When Google’s Nano Banana image-generation tool first appeared in the wild in summer 2025, it quickly captured the internet’s attention for its ability to edit existing photos. The company also boasts one of the industry’s leading video models and has gained significant traction in AI media generation. Just this week, Google announced that users have generated more than 50 billion images with Nano Banana to date.
However, like the rest of the industry, a lot of it is still fly-by use. People ask Google’s Gemini app to generate an image or short video clip and then move on. “These tools started as something you put a prompt into and then get an output out of, like a coin-operated [machine],” says Google Labs VP Elias Roman.
Now Google wants to use its media-generation chops to build products that artists, filmmakers, and other professionals turn to over and over again, throughout the entire creative process. “We’re really building a new Google product line that’s entirely dedicated to creativity,” Roman says.
Turning Google’s Flow tool into a media solution
At the heart of these efforts is Flow, an online video-generation tool built by Google Labs that the company unveiled at its 2025 developer conference. Previously, Flow could generate images and 8-second video clips from text prompts.
At this week’s Google I/O, the company unveiled an update to Flow aimed at going beyond generating individual assets. Users can now chat with an AI agent to brainstorm and storyboard projects, develop scenes and character art, and ultimately generate videos. For video generation, Flow uses Google’s new Gemini Omni model, which brings Nano Banana-style editing capabilities to the medium.
Throughout these projects, Flow aims not only to keep characters consistent but also to maintain other stylistic guidelines. One example: Flow can preserve the same camera lens look across every shot, without users having to specify it in every prompt.
“Flow is evolving from this prompt-in, content-out tool to an agent that’s a copilot at every step of the creative process,” Roman says.
To support that vision, Roman says Google is allowing users to customize the platform itself, letting “creators basically vibe-code any tool or workflow they want.” Chatting with the platform’s AI agent, creatives can build tools that add video filters, compare two generated versions of a clip to spot differences, and more. “Once you make a tool, it’s shareable and even remixable by anyone else on the platform if you choose to make it public,” Roman says.
Turning Flow into more than a toy for filmmakers
At this point, Flow remains a Google Labs project. Turning it into a full-fledged product capable of competing with creative industry leaders like Adobe won’t be easy. But a shift in how the company positions Flow suggests Google is serious about trying.
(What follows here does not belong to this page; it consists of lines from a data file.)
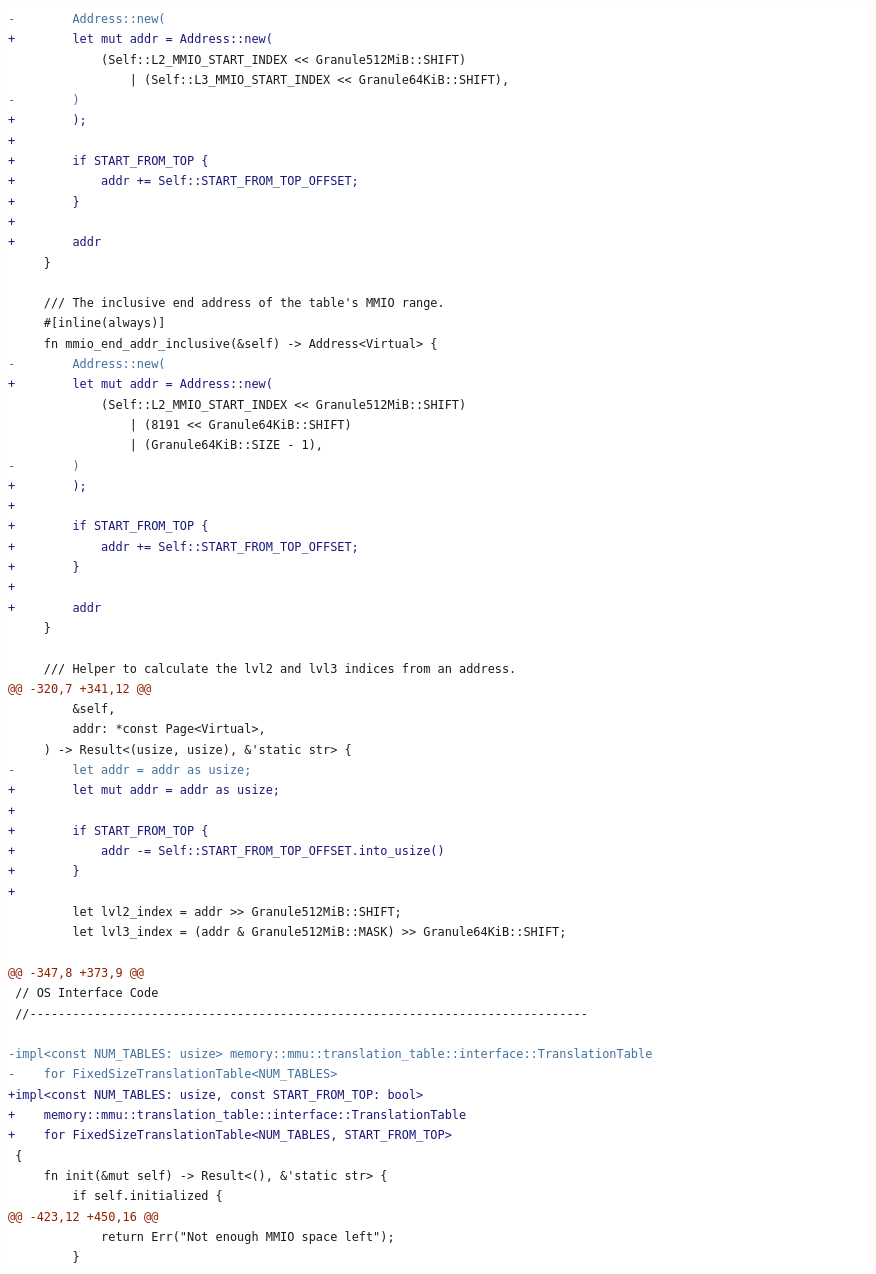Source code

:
 ```diff
-        Address::new(
+        let mut addr = Address::new(
             (Self::L2_MMIO_START_INDEX << Granule512MiB::SHIFT)
                 | (Self::L3_MMIO_START_INDEX << Granule64KiB::SHIFT),
-        )
+        );
+
+        if START_FROM_TOP {
+            addr += Self::START_FROM_TOP_OFFSET;
+        }
+
+        addr
     }

     /// The inclusive end address of the table's MMIO range.
     #[inline(always)]
     fn mmio_end_addr_inclusive(&self) -> Address<Virtual> {
-        Address::new(
+        let mut addr = Address::new(
             (Self::L2_MMIO_START_INDEX << Granule512MiB::SHIFT)
                 | (8191 << Granule64KiB::SHIFT)
                 | (Granule64KiB::SIZE - 1),
-        )
+        );
+
+        if START_FROM_TOP {
+            addr += Self::START_FROM_TOP_OFFSET;
+        }
+
+        addr
     }

     /// Helper to calculate the lvl2 and lvl3 indices from an address.
@@ -320,7 +341,12 @@
         &self,
         addr: *const Page<Virtual>,
     ) -> Result<(usize, usize), &'static str> {
-        let addr = addr as usize;
+        let mut addr = addr as usize;
+
+        if START_FROM_TOP {
+            addr -= Self::START_FROM_TOP_OFFSET.into_usize()
+        }
+
         let lvl2_index = addr >> Granule512MiB::SHIFT;
         let lvl3_index = (addr & Granule512MiB::MASK) >> Granule64KiB::SHIFT;

@@ -347,8 +373,9 @@
 // OS Interface Code
 //------------------------------------------------------------------------------

-impl<const NUM_TABLES: usize> memory::mmu::translation_table::interface::TranslationTable
-    for FixedSizeTranslationTable<NUM_TABLES>
+impl<const NUM_TABLES: usize, const START_FROM_TOP: bool>
+    memory::mmu::translation_table::interface::TranslationTable
+    for FixedSizeTranslationTable<NUM_TABLES, START_FROM_TOP>
 {
     fn init(&mut self) -> Result<(), &'static str> {
         if self.initialized {
@@ -423,12 +450,16 @@
             return Err("Not enough MMIO space left");
         }

```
When Flow debuted last year, Google partnered with Donald Glover to promote the tool, giving it the feel of a playground for Hollywood insiders eager to experiment with AI. “We had an overly limited view of that,” Roman admits. “A year ago, we really thought it was for filmmakers.”
But once the company released Flow, it saw marketers, architects, and even kindergarten teachers using it, many of whom likely don’t consider themselves the target audience for traditional creative suites aimed at media professionals. Given the right tools, though, they may become creators in their own right. “What we didn’t appreciate,” Roman says, “was that with truly AI-native tools, you’re able to serve an incredibly wide audience.”